**TASK DETAILS:**
Given the entries that follow, write out exactly the lines starting at the one containing "UWAGI PRZY DOBORZE" and ending at the one containing "Bosch albo zdjęciu oznaczenia", both ends included, and only those.

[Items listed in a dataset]
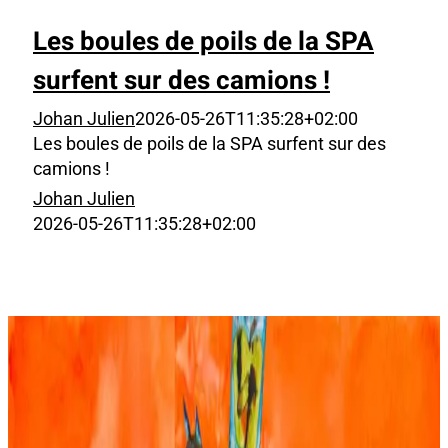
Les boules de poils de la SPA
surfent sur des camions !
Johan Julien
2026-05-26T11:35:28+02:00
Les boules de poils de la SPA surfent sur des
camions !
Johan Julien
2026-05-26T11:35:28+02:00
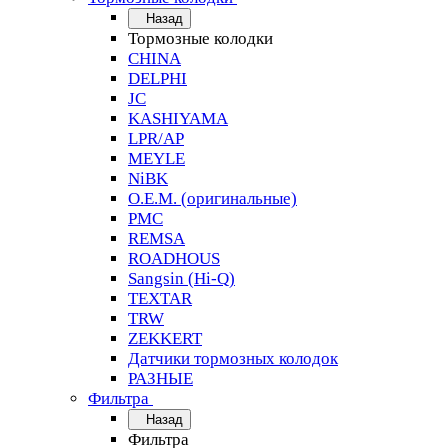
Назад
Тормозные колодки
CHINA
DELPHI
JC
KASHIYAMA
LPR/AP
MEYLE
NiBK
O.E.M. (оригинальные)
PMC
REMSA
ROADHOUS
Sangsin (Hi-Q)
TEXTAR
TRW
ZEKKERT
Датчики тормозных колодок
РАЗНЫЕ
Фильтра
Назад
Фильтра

==

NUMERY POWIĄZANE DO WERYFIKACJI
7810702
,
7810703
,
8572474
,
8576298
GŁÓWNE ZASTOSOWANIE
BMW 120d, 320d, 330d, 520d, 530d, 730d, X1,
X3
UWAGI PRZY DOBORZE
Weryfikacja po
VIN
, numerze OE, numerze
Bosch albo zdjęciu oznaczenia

**RESPONSE:**
UWAGI PRZY DOBORZE
Weryfikacja po
VIN
, numerze OE, numerze
Bosch albo zdjęciu oznaczenia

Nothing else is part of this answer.